Some individual investors jumped ship. Hewitt Associates reports that trading volume doubled that day in the 40 corporate 401 (k) retirement plans it tracks, representing $55 billion in assets and 1.4 million investors. Frightened investors shifted only 0.1% of total assets from stocks to bond or money-market funds.

"It clearly was a panicky moment," says Scudder Kemper Investments strategist John Silvia. "The Fed had just shifted to a neutral stance in December. A lot of people were saying the evidence of economic weakness from the crisis in Asia was on the horizon. Suddenly everyone was forced to reevaluate assumptions about inflation and interest rates." Indeed, the rates on six-month Fed funds futures--a proxy for what investors believe the Federal Reserve will charge banks for overnight loans next October--moved 0.1 percentage point, from 5.6% to 5.7%, in that single April day.

THE REACTION SETS IN

Others saw behind the Journal story an effort by the Fed to forewarn financial markets of a hike in short-term interest rates, which it controls. "The fact of the story was not the real story," explains Joel Prakken, chairman of Macroeconomic Advisers, in St. Louis. He says most experts knew the Fed was moving toward increasing interest rates. "The real issue was whether this was the beginning of an organized effort by the Fed to prepare the market for tightening.
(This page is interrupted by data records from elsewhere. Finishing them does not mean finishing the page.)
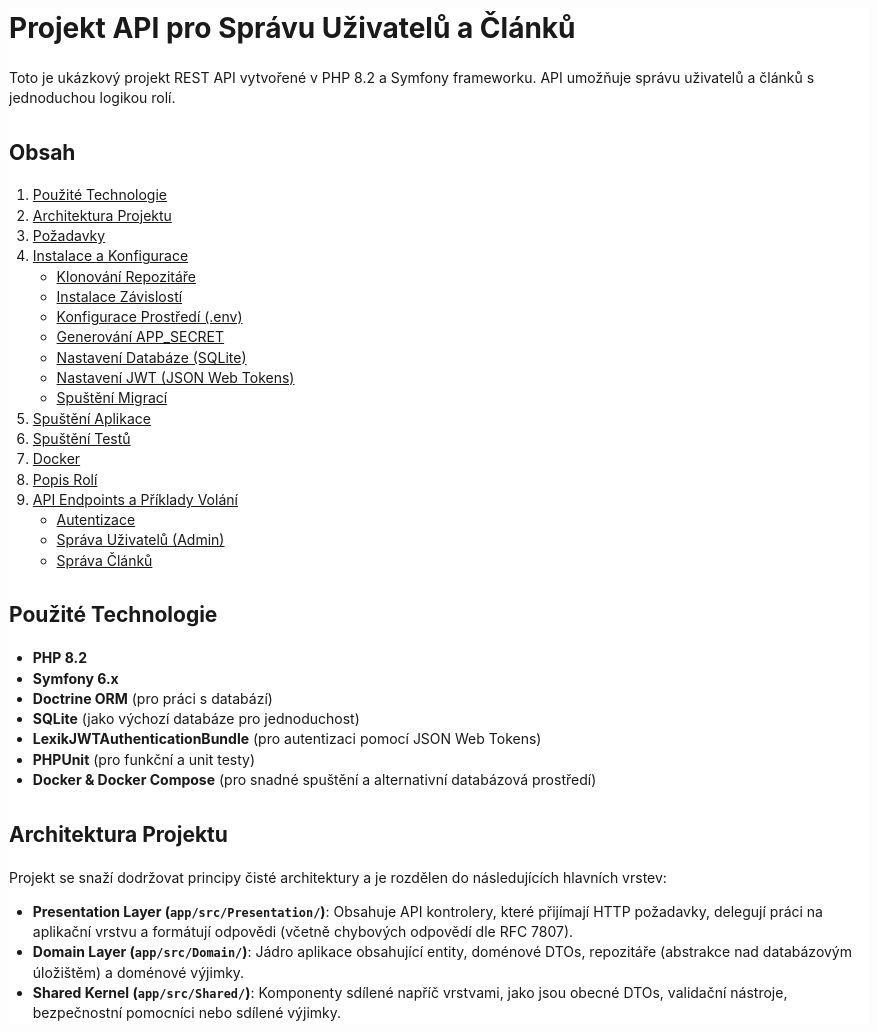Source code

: # Projekt API pro Správu Uživatelů a Článků

Toto je ukázkový projekt REST API vytvořené v PHP 8.2 a Symfony frameworku. API umožňuje správu uživatelů a článků s jednoduchou logikou rolí.

## Obsah

1.  [Použité Technologie](#pouzite-technologie)
2.  [Architektura Projektu](#architektura-projektu)
3.  [Požadavky](#pozadavky)
4.  [Instalace a Konfigurace](#instalace-a-konfigurace)
    *   [Klonování Repozitáře](#klonovani-repozitare)
    *   [Instalace Závislostí](#instalace-zavislosti)
    *   [Konfigurace Prostředí (.env)](#konfigurace-prostredi-env)
    *   [Generování APP_SECRET](#generovani-app_secret)
    *   [Nastavení Databáze (SQLite)](#nastaveni-databaze-sqlite)
    *   [Nastavení JWT (JSON Web Tokens)](#nastaveni-jwt-json-web-tokens)
    *   [Spuštění Migrací](#spusteni-migraci)
5.  [Spuštění Aplikace](#spusteni-aplikace)
6.  [Spuštění Testů](#spusteni-testu)
7.  [Docker](#docker)
8.  [Popis Rolí](#popis-roli)
9.  [API Endpoints a Příklady Volání](#api-endpoints-a-priklady-volani)
    *   [Autentizace](#autentizace)
    *   [Správa Uživatelů (Admin)](#sprava-uzivatelu-admin)
    *   [Správa Článků](#sprava-clanku)

## Použité Technologie

*   **PHP 8.2**
*   **Symfony 6.x**
*   **Doctrine ORM** (pro práci s databází)
*   **SQLite** (jako výchozí databáze pro jednoduchost)
*   **LexikJWTAuthenticationBundle** (pro autentizaci pomocí JSON Web Tokens)
*   **PHPUnit** (pro funkční a unit testy)
*   **Docker & Docker Compose** (pro snadné spuštění a alternativní databázová prostředí)

## Architektura Projektu

Projekt se snaží dodržovat principy čisté architektury a je rozdělen do následujících hlavních vrstev:

*   **Presentation Layer (`app/src/Presentation/`)**: Obsahuje API kontrolery, které přijímají HTTP požadavky, delegují práci na aplikační vrstvu a formátují odpovědi (včetně chybových odpovědí dle RFC 7807).
*   **Domain Layer (`app/src/Domain/`)**: Jádro aplikace obsahující entity, doménové DTOs, repozitáře (abstrakce nad databázovým úložištěm) a doménové výjimky.
*   **Shared Kernel (`app/src/Shared/`)**: Komponenty sdílené napříč vrstvami, jako jsou obecné DTOs, validační nástroje, bezpečnostní pomocníci nebo sdílené výjimky.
It seemed to be interpreted that way on Monday."

But by Tuesday morning markets had already begun to rebound, based on second-day stories reacting to the Wall Street Journal article. The most prominent piece was penned by Washington Post reporter John Berry, who is perceived by many Fed watchers as a virtual mouthpiece for chairman Alan Greenspan. In Tuesday and Wednesday editions of the Post, Berry wrote pieces confirming that the Federal Reserve had issued a directive shifting its bias toward raising short-term interest rates. But Berry pointed out that such moves do not necessarily presage an actual rate hike.
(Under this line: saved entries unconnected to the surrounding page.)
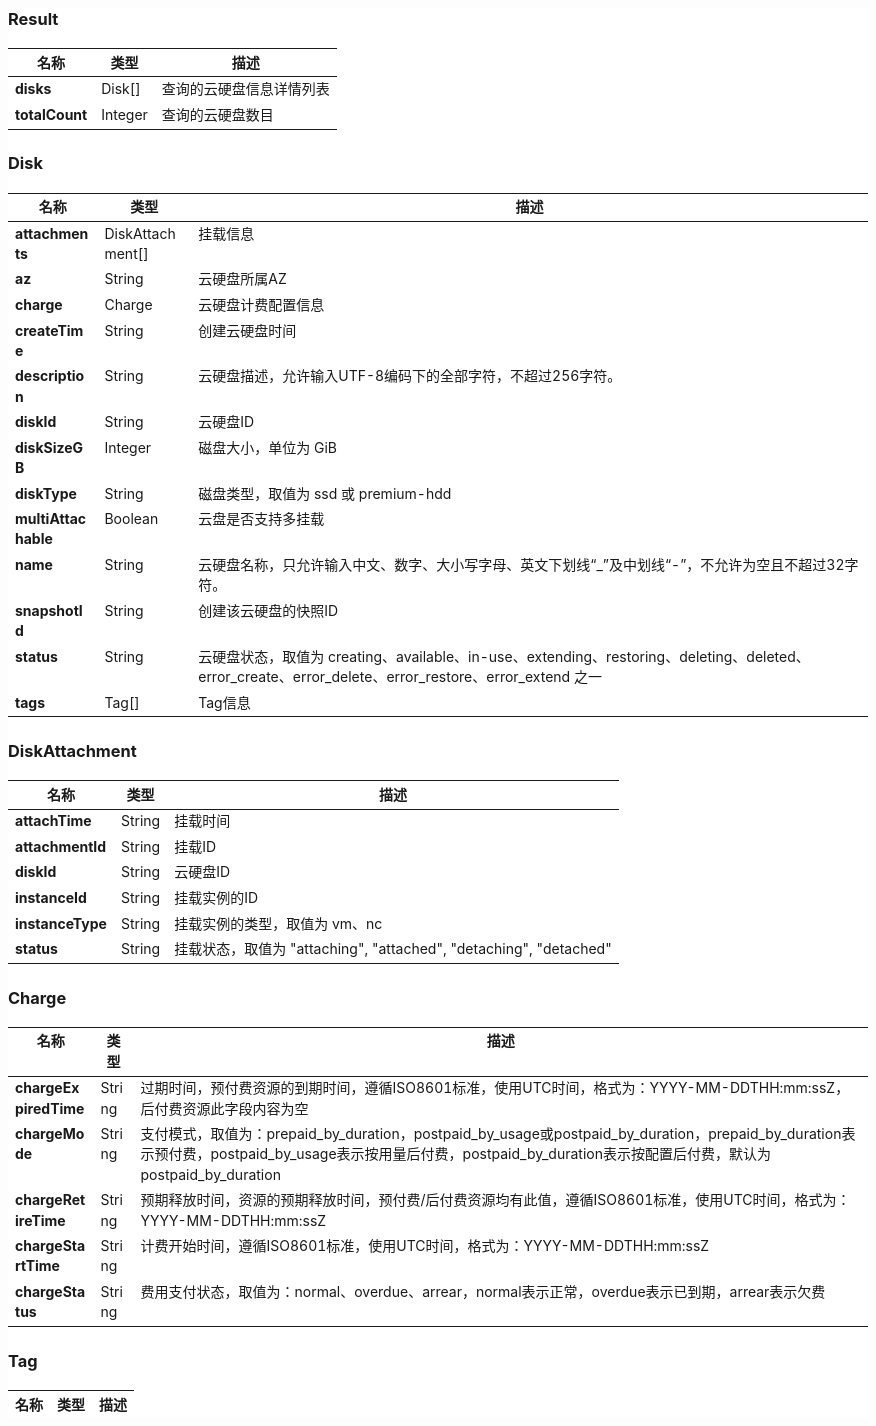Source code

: 
### <a name="Result">Result</a>
|名称|类型|描述|
|---|---|---|
|**disks**|Disk[]|查询的云硬盘信息详情列表|
|**totalCount**|Integer|查询的云硬盘数目|
### <a name="Disk">Disk</a>
|名称|类型|描述|
|---|---|---|
|**attachments**|DiskAttachment[]|挂载信息|
|**az**|String|云硬盘所属AZ|
|**charge**|Charge|云硬盘计费配置信息|
|**createTime**|String|创建云硬盘时间|
|**description**|String|云硬盘描述，允许输入UTF-8编码下的全部字符，不超过256字符。|
|**diskId**|String|云硬盘ID|
|**diskSizeGB**|Integer|磁盘大小，单位为 GiB|
|**diskType**|String|磁盘类型，取值为 ssd 或 premium-hdd|
|**multiAttachable**|Boolean|云盘是否支持多挂载|
|**name**|String|云硬盘名称，只允许输入中文、数字、大小写字母、英文下划线“_”及中划线“-”，不允许为空且不超过32字符。|
|**snapshotId**|String|创建该云硬盘的快照ID|
|**status**|String|云硬盘状态，取值为 creating、available、in-use、extending、restoring、deleting、deleted、error_create、error_delete、error_restore、error_extend 之一|
|**tags**|Tag[]|Tag信息|
### <a name="DiskAttachment">DiskAttachment</a>
|名称|类型|描述|
|---|---|---|
|**attachTime**|String|挂载时间|
|**attachmentId**|String|挂载ID|
|**diskId**|String|云硬盘ID|
|**instanceId**|String|挂载实例的ID|
|**instanceType**|String|挂载实例的类型，取值为 vm、nc|
|**status**|String|挂载状态，取值为 "attaching", "attached", "detaching", "detached"|
### <a name="Charge">Charge</a>
|名称|类型|描述|
|---|---|---|
|**chargeExpiredTime**|String|过期时间，预付费资源的到期时间，遵循ISO8601标准，使用UTC时间，格式为：YYYY-MM-DDTHH:mm:ssZ，后付费资源此字段内容为空|
|**chargeMode**|String|支付模式，取值为：prepaid_by_duration，postpaid_by_usage或postpaid_by_duration，prepaid_by_duration表示预付费，postpaid_by_usage表示按用量后付费，postpaid_by_duration表示按配置后付费，默认为postpaid_by_duration|
|**chargeRetireTime**|String|预期释放时间，资源的预期释放时间，预付费/后付费资源均有此值，遵循ISO8601标准，使用UTC时间，格式为：YYYY-MM-DDTHH:mm:ssZ|
|**chargeStartTime**|String|计费开始时间，遵循ISO8601标准，使用UTC时间，格式为：YYYY-MM-DDTHH:mm:ssZ|
|**chargeStatus**|String|费用支付状态，取值为：normal、overdue、arrear，normal表示正常，overdue表示已到期，arrear表示欠费|
### <a name="Tag">Tag</a>
|名称|类型|描述|
|---|---|---|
In fact, the Fed leaned in the direction of higher rates in July 1996, but didn't raise them until March 1997. Similarly, the central bank leaned toward higher rates from May through November of last year, then retreated to a neutral stance in December in response to the Asian crisis. "Issuing a directive is a way of building consensus within the Fed's board," says Berry. But what happens after that is anyone's guess.

THE BOSOM OF GREENSPAN

By now the spin cycle was in high gear. The word sweeping through Wall Street canyons was that a Fed "hawk"--someone on its board of governors anxious to squelch inflation by raising interest rates--had leaked the March directive to Wessel to warn investors of impending Fed action. Or, in another equally bizarre twist of the tale, this source had leaked word in order to build public support for an eventual hike in interest rates.
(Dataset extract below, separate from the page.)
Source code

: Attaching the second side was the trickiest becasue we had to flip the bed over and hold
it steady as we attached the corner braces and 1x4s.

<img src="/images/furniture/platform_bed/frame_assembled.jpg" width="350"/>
Similarly, Fed watchers seemed convinced that Greenspan had summoned Berry to his bosom for a "deep, deep background session," which in Washington-speak means off the record and not for attribution even to an unnamed Fed source. Says Schwab Washington Research Group director Greg Valliere: "My bet is that Greenspan saw Monday's Journal and called Berry to set the record straight--that just because the Fed adopted a bias toward restraint of the economy doesn't mean it will tighten the strings soon."